My plea this Easter is to embrace the uncertainty of the resurrection rather than try to come up with consistent, provable explanations. I don’t mean we can’t believe things but we need to hold those beliefs lightly to allow ourselves to look at the possibilities, to let the mystery of what happened fill our souls, to enable us to move from rigidity to openness.

We owe it to ourselves and others to be gentle with our convictions. Jesus had lived with and taught these people for three years and they struggled to comprehend what happened that Easter morning. Can we not be allowed to have some doubts too this far removed from the actual events? I think so.

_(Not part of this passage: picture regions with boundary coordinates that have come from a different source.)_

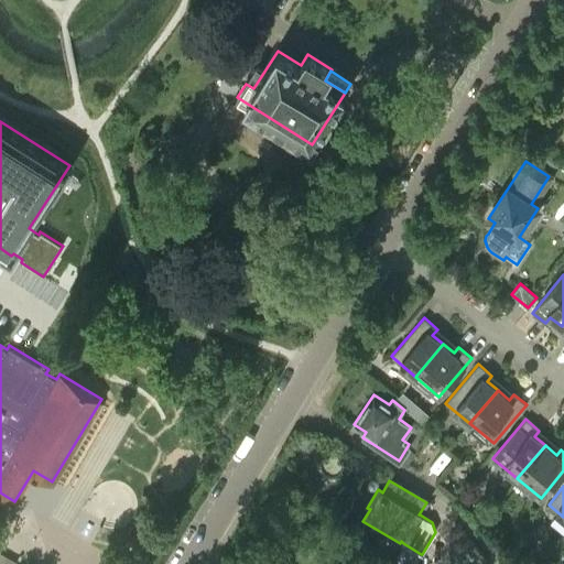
[(487,502),(474,501),(473,511),(486,512),(487,502)]
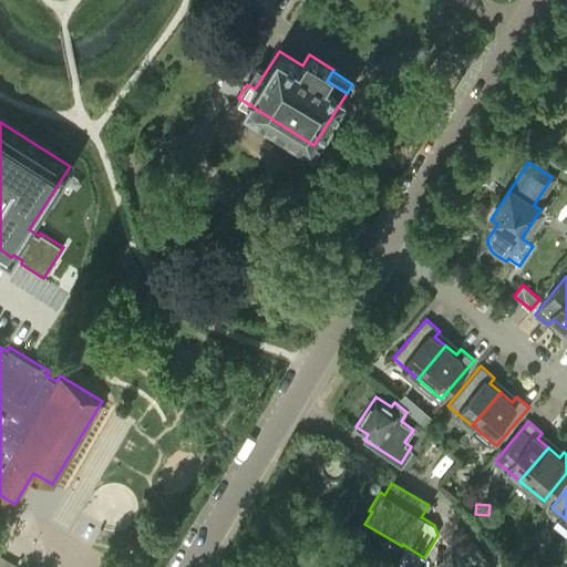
[(484,566),(488,563),(471,540),(455,553),(466,566),(484,566)]
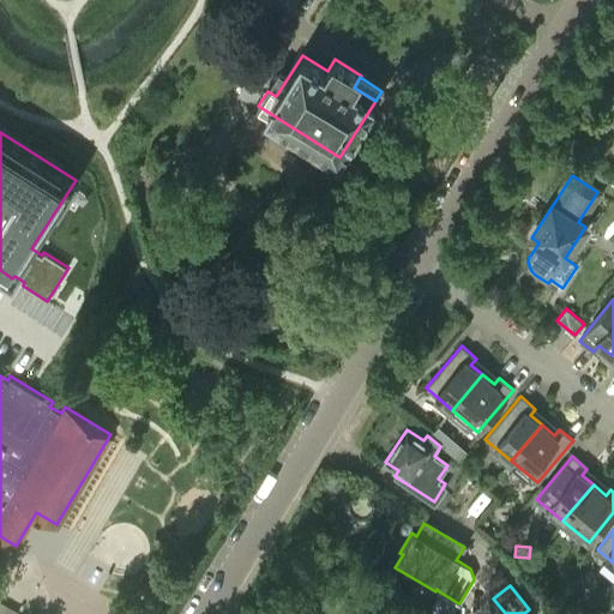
All buildings are outlined.
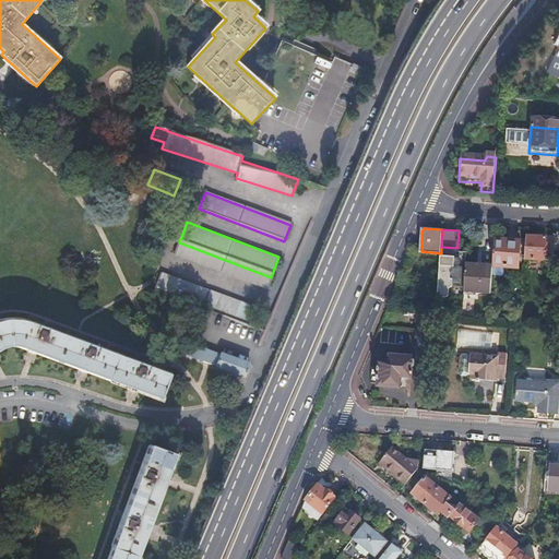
[(526,236),(524,259),(544,260),(545,249),(546,237),(526,236)]
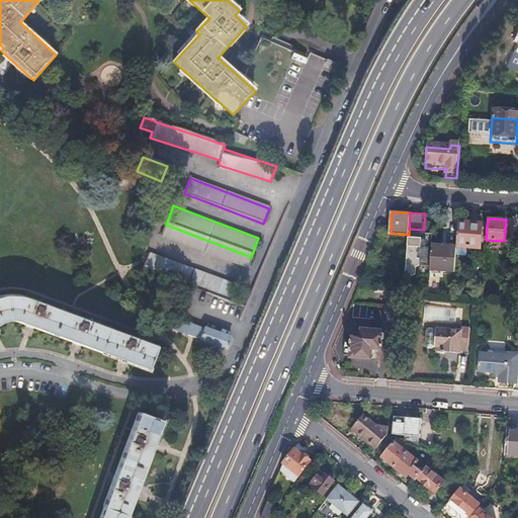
[(483,224),(459,222),(457,247),(481,249),(483,224)]
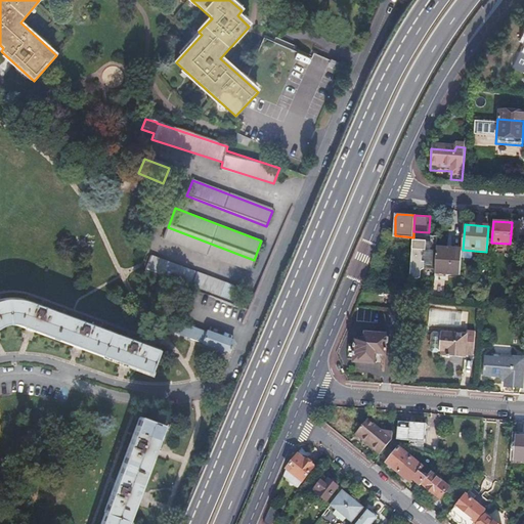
[(250,270),(254,260),(168,227),(164,237),(250,270)]
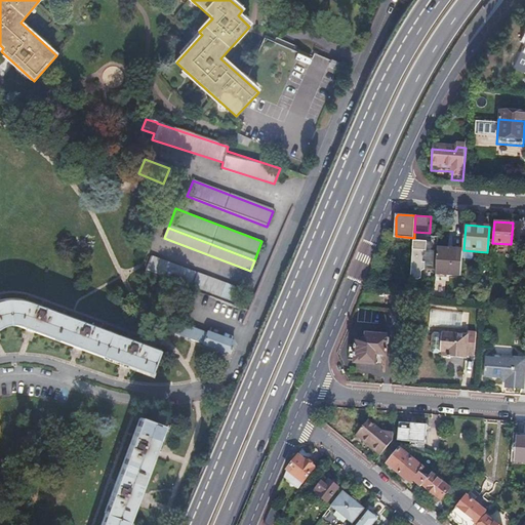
[(433,230),(430,230),(430,233),(414,232),(414,238),(414,240),(428,241),(428,242),(432,242),(432,236),(433,230)]
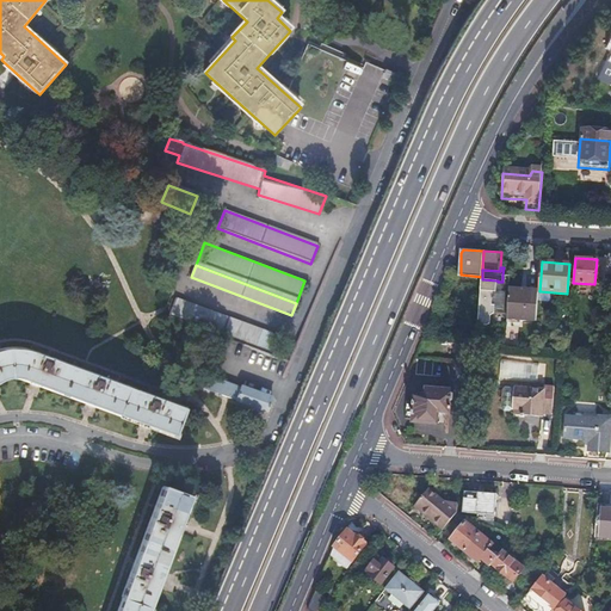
[(498,281),(482,279),(481,284),(480,307),(479,325),(487,325),(491,323),(492,315),(495,313),(495,310),(507,312),(507,314),(508,314),(508,308),(510,290),(510,283),(511,275),(503,275),(503,282),(498,282),(498,281)]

Because not being sure is not the same as not following Jesus. Luke tells us that despite his doubts Peter runs to the tomb to see whether the women might be right. Yes, he doesn’t leave with any answers or certainty but he had enough faith, enough hope, and enough love to want to believe things could be different to what he thought they might be.

Stepping out in faith actually comes when we don’t know the answers, when we take the risk that we may be wrong, when clear paths cannot be seen.

Remember when those women went out before dawn that Sunday morning they had been up all night preparing spices to make sure Jesus’ body would be buried properly. The Sabbath that had cut short their preparations on Friday had finished at sunset on Saturday. After an all-nighter organizing their last gift to Jesus, they went to the tomb that they knew full well was covered with a stone they could not move.

Think about that for a moment – they went believing the impossible could happen. They went in faith. They went risking being wrong and the result was beyond their wildest dreams.

To me, this Resurrection Sunday is an annual reminder to grasp the mystery of our faith, to embrace the uncertainty of not knowing. For that is when God really starts to works with us. Scary – totally! Exciting – definitely! So, who wants to come for the ride?